Sarebbe stato un agguato premeditato quello avvenuto nella notte tra il 18 e il 19 aprile al Divine Club, dove è stato ucciso il 42enne Filippo Scavo, detto “Uecchione”, ritenuto esponente del clan Strisciuglio di Bari e ancora attivo nel traffico di droga nonostante una lunga detenzione.

A ricostruire i fatti è la Direzione distrettuale antimafia di Bari: questa mattina è stato eseguito un decreto di fermo nei confronti di tre giovani – Dylan Capriati, 22 anni, Nicola Morelli, 21, e Aldo Lagioia, 22, di Corato – ritenuti legati al clan Capriati. Per tutti l’accusa è di omicidio premeditato e porto abusivo di arma da fuoco, aggravati dal metodo mafioso.

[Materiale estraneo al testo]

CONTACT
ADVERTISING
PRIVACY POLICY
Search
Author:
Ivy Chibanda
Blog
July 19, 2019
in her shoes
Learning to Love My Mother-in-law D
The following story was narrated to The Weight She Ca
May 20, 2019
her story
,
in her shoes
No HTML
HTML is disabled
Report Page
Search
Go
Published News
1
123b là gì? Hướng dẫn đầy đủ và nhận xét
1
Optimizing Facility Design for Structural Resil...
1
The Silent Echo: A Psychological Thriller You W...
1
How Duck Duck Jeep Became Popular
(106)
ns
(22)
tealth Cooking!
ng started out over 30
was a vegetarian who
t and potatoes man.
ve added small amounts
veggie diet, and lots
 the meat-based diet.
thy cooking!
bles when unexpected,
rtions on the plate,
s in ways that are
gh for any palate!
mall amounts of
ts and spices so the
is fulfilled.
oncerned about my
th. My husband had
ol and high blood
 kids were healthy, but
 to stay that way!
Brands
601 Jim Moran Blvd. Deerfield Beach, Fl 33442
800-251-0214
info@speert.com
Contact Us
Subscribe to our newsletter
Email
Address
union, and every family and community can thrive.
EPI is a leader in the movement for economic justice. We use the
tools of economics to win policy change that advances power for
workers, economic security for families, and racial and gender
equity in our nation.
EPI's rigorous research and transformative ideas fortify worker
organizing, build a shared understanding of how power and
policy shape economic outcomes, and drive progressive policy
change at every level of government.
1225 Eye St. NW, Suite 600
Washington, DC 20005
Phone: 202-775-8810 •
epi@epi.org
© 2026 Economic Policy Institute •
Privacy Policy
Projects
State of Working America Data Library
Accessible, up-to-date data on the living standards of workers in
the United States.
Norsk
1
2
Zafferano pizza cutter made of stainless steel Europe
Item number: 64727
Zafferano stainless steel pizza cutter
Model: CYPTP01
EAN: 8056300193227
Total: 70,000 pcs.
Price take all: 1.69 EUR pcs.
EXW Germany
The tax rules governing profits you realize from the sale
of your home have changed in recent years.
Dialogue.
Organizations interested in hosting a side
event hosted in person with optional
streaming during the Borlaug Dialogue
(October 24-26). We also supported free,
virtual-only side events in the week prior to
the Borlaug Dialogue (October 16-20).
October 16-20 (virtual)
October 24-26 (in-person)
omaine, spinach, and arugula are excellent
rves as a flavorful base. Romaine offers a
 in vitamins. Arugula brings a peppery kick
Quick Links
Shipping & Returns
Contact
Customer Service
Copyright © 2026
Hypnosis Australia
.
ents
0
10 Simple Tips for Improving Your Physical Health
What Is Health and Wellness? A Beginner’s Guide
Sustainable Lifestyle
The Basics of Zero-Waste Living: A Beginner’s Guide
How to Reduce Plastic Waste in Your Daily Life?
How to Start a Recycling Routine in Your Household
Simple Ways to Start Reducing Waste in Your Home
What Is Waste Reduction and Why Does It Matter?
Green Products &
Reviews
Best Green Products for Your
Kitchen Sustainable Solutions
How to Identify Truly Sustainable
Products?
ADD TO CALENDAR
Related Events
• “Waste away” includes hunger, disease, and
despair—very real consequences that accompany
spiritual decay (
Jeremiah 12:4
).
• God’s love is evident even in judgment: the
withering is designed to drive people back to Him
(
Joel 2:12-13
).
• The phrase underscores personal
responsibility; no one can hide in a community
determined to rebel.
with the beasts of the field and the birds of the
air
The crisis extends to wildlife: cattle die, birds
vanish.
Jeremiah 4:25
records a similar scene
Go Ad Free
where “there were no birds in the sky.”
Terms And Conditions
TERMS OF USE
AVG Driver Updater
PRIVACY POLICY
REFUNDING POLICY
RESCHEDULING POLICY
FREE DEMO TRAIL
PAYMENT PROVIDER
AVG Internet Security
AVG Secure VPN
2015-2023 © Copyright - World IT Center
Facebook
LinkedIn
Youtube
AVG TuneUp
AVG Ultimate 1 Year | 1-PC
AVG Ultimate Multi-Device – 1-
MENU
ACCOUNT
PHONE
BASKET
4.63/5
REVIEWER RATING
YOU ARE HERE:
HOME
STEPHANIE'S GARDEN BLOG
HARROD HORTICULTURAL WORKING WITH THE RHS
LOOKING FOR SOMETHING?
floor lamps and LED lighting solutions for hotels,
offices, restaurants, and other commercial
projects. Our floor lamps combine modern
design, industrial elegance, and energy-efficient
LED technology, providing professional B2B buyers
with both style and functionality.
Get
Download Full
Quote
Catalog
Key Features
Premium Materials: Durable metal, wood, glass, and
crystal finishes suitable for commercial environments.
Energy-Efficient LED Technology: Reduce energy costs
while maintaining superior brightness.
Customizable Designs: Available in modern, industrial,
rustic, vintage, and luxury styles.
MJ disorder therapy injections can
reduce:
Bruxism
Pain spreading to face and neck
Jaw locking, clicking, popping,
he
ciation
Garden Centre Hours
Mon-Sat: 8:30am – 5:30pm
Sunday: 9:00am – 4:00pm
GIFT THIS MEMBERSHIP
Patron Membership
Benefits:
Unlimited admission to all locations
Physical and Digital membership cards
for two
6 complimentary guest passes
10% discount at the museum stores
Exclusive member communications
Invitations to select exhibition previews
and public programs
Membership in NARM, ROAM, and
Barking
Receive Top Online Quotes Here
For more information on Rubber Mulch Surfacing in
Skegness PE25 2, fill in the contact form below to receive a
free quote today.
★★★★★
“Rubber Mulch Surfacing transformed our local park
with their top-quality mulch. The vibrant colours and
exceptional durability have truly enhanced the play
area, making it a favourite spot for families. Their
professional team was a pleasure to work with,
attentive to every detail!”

Secondo le indagini, condotte dai carabinieri e dalla Squadra Mobile, l’azione si è sviluppata in più fasi. Dopo una prima lite all’esterno del locale, già degenerata in un tentativo di aggressione, i tre avrebbero fatto irruzione armati nel privé della discoteca alle 3:53, sparando contro Scavo. Fatale un colpo al collo. Subito dopo, la fuga a bordo di una Lancia Y.

Le investigazioni, supportate da telecamere e intercettazioni, delineano un’azione organizzata e coordinata, inserita in un contesto di forte tensione tra i clan Capriati e Strisciuglio, storicamente in conflitto per il controllo del traffico di droga e del territorio.

Gli inquirenti collegano il delitto anche ad altri episodi recenti, tra cui il ferimento del 21enne Kevin Ciocca nella città vecchia di Bari, ritenuto una possibile ritorsione. Dalle intercettazioni emerge inoltre che uno degli indagati, Nicola Morelli, stava pianificando la fuga a Napoli.